Monday, January 25, 2016

The lost plants of the Victorian golden age

The Victorian era was a true golden age for gardeners in Britain. Looking through the magazines, books and nursery catalogues of the period, it is clear that a vast array of plants that were widely grown then have now all but disappeared. Most of these were hothouse plants – our ancestors could grow them because coal was absurdly cheap, as was the labour to get up in the middle of the night to stoke the boiler.
for more see........

Sunday, January 10, 2016

Overwatering the desert? Planting in Dubai.

Modern public spaces allow for new forms of social interaction

Just spent a couple of days in Dubai (on the way back from India) with Fareena Khaliq, a colleague I had originally made contact with through the Landscape Dept. at Sheffield. She works here running a landscape design and maintenance company. It has been a great opportunity to think through what planting design can do in the Middle East, and in desert environments more generally. We also met up with Kamelia Zaal, the designer of last year's Chelsea garden 'The Beauty of Islam'.

Lots of questions. How do you make a garden or public planting which requires minimum irrigation but which performs visually? How do you make gardens for a population with no history or culture of gardening? How can the traditional Islamic garden be re-interpreted?

First – some background. I find Dubai a strange place. Superficially ultra modern with its skyline which looks like an architecture student's models have all come to life, it is in many ways a traditional family autocracy, run in a relatively benign fashion (in comparison with some of the other family-run countries in the neighbourhood!), with 80% of the population as non-citizens, simply here to work, and therefore with no real stake in the place - a set-up unlike anywhere else in the world. It is utterly unsustainable in its power and water consumption. However, it runs very smoothly and is the sort of place where experiments are possible as technical and design innovation is highly prized, and as perhaps the ultimate meeting place of east and west, tradition and modernity, it may yet surprise us.
A scene at the very successful and peaceful Al Barari location using recycled water. The remainder of the pictures show here as well.
There are public landscapes here which many of us westerners would take for granted, but which are not necessarily part of Middle Eastern culture, like public parks, and cafes in landscaped retail environments. These are not the male-dominated spaces they might be in many Muslim countries. and it was great to see a lot of traditionally-dressed women in groups around after dark, even some on their own. I can't help the feeling that public landscaping is playing a role here in developing more relaxed social settings than you might expect in the region.

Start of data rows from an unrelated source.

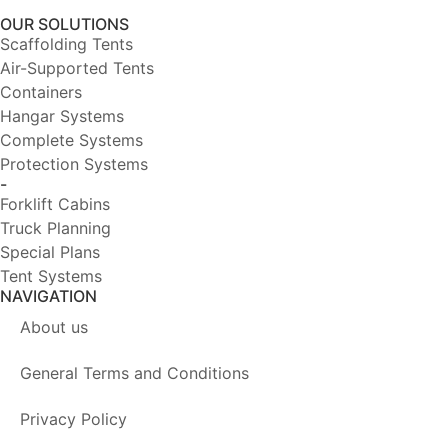
OUR SOLUTIONS
Scaffolding Tents
Air-Supported Tents
Containers
Hangar Systems
Complete Systems
Protection Systems
-
Forklift Cabins
Truck Planning
Special Plans
Tent Systems
NAVIGATION
About us
General Terms and Conditions
Privacy Policy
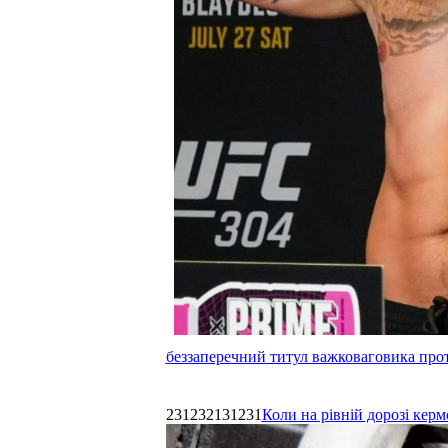
беззаперечний титул важковаговика прот
231232131231
Коли на рівній дорозі керм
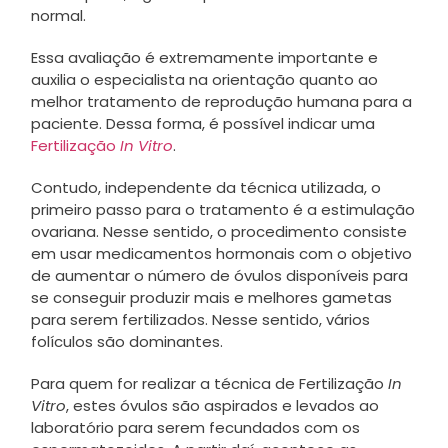
normal.
Essa avaliação é extremamente importante e
auxilia o especialista na orientação quanto ao
melhor tratamento de reprodução humana para a
paciente. Dessa forma, é possível indicar uma
Fertilização
In Vitro
.
Contudo, independente da técnica utilizada, o
primeiro passo para o tratamento é a estimulação
ovariana. Nesse sentido, o procedimento consiste
em usar medicamentos hormonais com o objetivo
de aumentar o número de óvulos disponíveis para
se conseguir produzir mais e melhores gametas
para serem fertilizados. Nesse sentido, vários
folículos são dominantes.
Para quem for realizar a técnica de Fertilização
In
Vitro
, estes óvulos são aspirados e levados ao
laboratório para serem fecundados com os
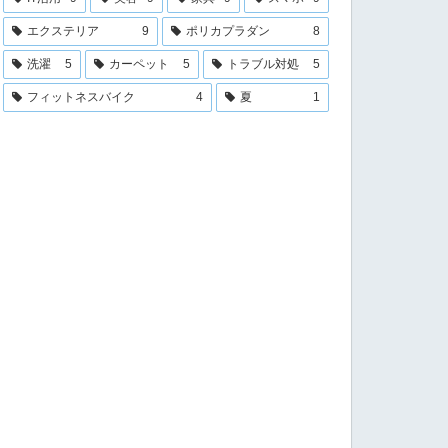
エクステリア
9
ポリカプラダン
8
洗濯
5
カーペット
5
トラブル対処
5
フィットネスバイク
4
夏
1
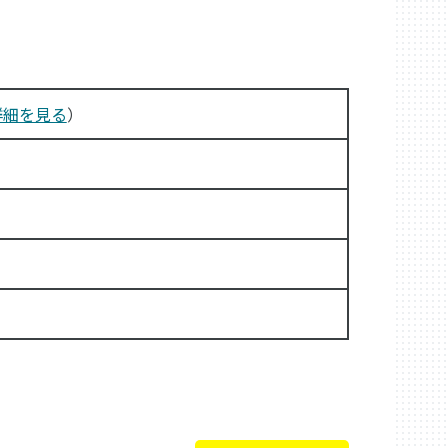
詳細を見る
）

The planting is generally desperately unimaginative and insanely unsustainble, grass and clipped bougainvillea would you believe! Fareena says that she wants to “bring forth solutions in the public and the private realm that use a mix of native and adapted flora - planting that is robust and varied- hence ecologically rich and still suitable to the local clime”. But, she is limited by the desire of many clients for greenery and as so often the case, the availability of plants from nurseries is very limited. There is a rich regional desert flora but it lacks the lush look that clients want, so nurseries are in no hurry to grow it.

Which brings us back to the Islamic garden, which is traditionally an enclosed space, with flowing water in formal rills and lush planting – everything which the desert is not, a vision of paradise, in a metaphorical and spiritual sense. This model is ideal for the way people live in the Middle East, which is very family-centred and behind high walls (this mentality, with the implication that no-one outside the wall can be trusted, arguably lies behind the extreme dysfunctionality of some Middle Eastern societies, the political results of which we are constantly reminded). The Mughal gardens of northern India and Pakistan take this concept and expand it, but they still remain fatally dependent on water.

One way forward was shown by a visit to Al-Barari, an gated residential community developed by local designer Kamelia Zaal, who made a garden for Chelsea last year (The Beauty of Islam). With its dense blended mix of trees and shrubs, narrow water ways and intimate views, it seemed the perfect modern naturalistic take on the Islamic garden concept, a magical oasis. Kamelia's theme has been the spread of Arab culture and Islamic faith through trade, and the plant origins very much reflect this. It is of course an upmarket development, but as so often in the world of art and design, elite places can often help inspire and facilitate other, more democratic, developments. The water is in fact derived from treated waste so is sustainable on that level. There is a great deal of birdlife to complete the oasis feeling.

Shared public spaces are something of a novelty, and Dubai's having them a sure sign of progress, but in dry environments they cannot have anything of the lushness of the traditional Islamic garden beyond very small areas. To us, the obvious solution is to use local drought-tolerant flora, but to locals this has little value, and is not appreciated. In addition, Fareena explained to me that many of the spiky desert plants used in dry garden design in the Mediterranean or the Americas, like agaves and yuccas, are perceived negatively - as aggressive and unattractive. Working out how to turn people on to the beauty of drought-tolerant plants looks like a challenge but has to be the only way. There is a widespread nostalgia here for the traditional desert-based lifestyle of the Emiratis now long since lost, now that the palm leaf hut has been swapped for the air-conditioned villa in two generations. Perhaps appeals to traditional landscapes may be the way forward.